Federico Fellini fue, junto con François Truffaut, de los escasos grandes autores del cine europeo de la segunda mitad del siglo XX que lograron el aprecio del gran público. Para cuando Fellini estrenó Amarcord, en 1973, ya era sobradamente conocido por títulos como La strada, La dolce vitta, Julieta de los espíritus u Ocho y medio. Sin embargo, Amarcord fue, sin duda, la película más popular de toda su carrera, la más accesible al espectador medio, gracias al enorme derroche de humor y melancolía prendida a cada una de sus secuencias, sin que, por otro lado, el director italiano renunciara a la propia condición de autor, establecida aquí tanto a través de la mirada con la que repasa los selectivos recuerdos de su infancia y juventud -junto a la incisiva y caricaturesca representación de la Italia fascista de los años 30-, como del marco escénico en que son recreados, ya sean de corte histórico, onírico o meramente cómicos. Amarcord es un canto a la vida, a la memoria compartida, con banda sonora de Nino Rota, por supuesto.

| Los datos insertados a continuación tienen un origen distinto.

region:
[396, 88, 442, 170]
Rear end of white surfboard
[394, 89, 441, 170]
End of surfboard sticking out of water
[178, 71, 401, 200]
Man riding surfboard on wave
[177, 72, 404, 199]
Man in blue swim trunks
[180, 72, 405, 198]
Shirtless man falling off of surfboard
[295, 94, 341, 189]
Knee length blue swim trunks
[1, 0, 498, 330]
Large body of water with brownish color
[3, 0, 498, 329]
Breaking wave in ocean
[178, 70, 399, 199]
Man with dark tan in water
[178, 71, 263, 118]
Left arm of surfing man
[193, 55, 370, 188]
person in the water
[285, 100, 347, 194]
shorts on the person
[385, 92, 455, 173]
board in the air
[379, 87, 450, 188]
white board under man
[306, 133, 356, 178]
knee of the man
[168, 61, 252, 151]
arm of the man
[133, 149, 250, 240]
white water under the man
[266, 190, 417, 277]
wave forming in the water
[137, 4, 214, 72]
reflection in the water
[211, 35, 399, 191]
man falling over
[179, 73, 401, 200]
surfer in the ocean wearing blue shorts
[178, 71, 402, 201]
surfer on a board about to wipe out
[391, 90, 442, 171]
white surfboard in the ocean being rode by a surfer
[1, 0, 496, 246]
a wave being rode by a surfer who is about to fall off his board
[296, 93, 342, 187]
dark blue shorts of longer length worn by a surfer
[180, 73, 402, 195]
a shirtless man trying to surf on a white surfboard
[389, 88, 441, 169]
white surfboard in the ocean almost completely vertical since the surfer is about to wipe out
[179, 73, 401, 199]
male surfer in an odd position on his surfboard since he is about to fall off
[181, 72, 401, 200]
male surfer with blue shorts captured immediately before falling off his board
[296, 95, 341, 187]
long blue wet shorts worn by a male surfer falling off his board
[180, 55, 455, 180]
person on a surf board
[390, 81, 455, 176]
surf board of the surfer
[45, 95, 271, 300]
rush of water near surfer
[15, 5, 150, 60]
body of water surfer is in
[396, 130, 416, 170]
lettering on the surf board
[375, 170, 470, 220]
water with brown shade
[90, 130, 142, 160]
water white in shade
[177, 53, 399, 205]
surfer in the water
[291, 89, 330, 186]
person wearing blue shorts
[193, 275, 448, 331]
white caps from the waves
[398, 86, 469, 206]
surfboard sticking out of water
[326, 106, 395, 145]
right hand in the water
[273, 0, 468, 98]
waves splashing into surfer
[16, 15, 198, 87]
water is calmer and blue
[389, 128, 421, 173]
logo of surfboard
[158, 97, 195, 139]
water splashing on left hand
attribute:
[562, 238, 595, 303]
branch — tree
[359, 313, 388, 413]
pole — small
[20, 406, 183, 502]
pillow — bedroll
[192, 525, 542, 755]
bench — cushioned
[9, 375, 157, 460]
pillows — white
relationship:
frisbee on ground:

Amarcord carece de línea argumental y, en este sentido, es fiel a su propio título, a su significado: "Me acuerdo", ya que la película es la sucesión y acumulación de vivencias, anécdotas, sucesos... originados en una pequeña población costera italiana, Borgo (que, en realidad, representa a la ciudad natal de Fellini, Rimini). La cámara, pues, se limita a poner en escena cada uno de los hechos que surgen de la memoria del narrador, sin necesidad de que estén concatenados uno con otros. Hay un marco espacio temporal concreto, el de la ciudad citada y el año que transcurre desde la llegada de una primavera a otra; hay una familia que se erige como el eje protagonista de buena parte de los acontecimientos; pero, más aún, hay una galería de personajes memorables y reconocibles, marcados a su vez por las circunstancias socio políticas que les rodean. La Gradisca (la mujer más atractiva del pueblo, que sueña con las estrellas del cine y con casarse con un príncipe), la Volpina (la prostituta), el cura, el director del colegio, los alumnos, el abogado  (la única persona culta del lugar, empeñado en hacer patente la riqueza monumental e histórica de la ciudad, frente al desinterés de sus propios vecinos), el oficial albañil (cuya ideología comunista obliga a su familia a impedirle salir de casa cuando la parafernalia fascista se adueña de la plaza principal), el barbero, el vendedor ambulante, el tonto, el mendigo...

Además de la galería de seres que pueblan cada uno de los recuerdos, la película se crece con secuencias antológicas, desde el emblemático e inolvidable achuchón del adolescente calenturiento con la estanquera tetona, hasta la magistral puesta en escena del encuentro del pueblo, mar adentro, con el transatlántico Rex, a bordo de barcazas e hidropedales. A éstas hay que añadir la secuencia del almuerzo en la finca, culminada con el ascenso del tío loco de la familia a la copa de un árbol desde donde no para de gritar "¡Voglio una donna! ¡Voglio una donna!" ("quiero una mujer"); el himno de la Internacional, que suena desde un fonógrafo instalado en el campanario de la iglesia y que termina derribado a tiros por los oficiales de Mussolinni que se encuentran en el pueblo; la nevada en pleno verano; y la escena del baquete de boda con que termina la película y que recuerda a otros grandes momentos de la filmografía del propio Fellini.

Pero, independientemente de cada una de esas historias y anécdotas, la película posee una serie de valores que son los que constituyen su grandeza. En primer lugar, su enorme sentido del humor, la comicidad magistral de muchas secuencias (los cuatro adolescentes mansturbándose dentro de un coche gritando en voz alta los nombres de las mujeres en las que piensan hasta que uno reprende a los demás por citar el de la chica que le gusta a él), y, por supuesto, la capacidad de Fellini para hacer trascender ese enorme fresco social y revelarnos la dimensión emocional y diferencial que supone reivindicar el recuerdo como seña de identidad y de humanidad, aunque ese mismo recuerdo haya sido alterado con el paso del tiempo.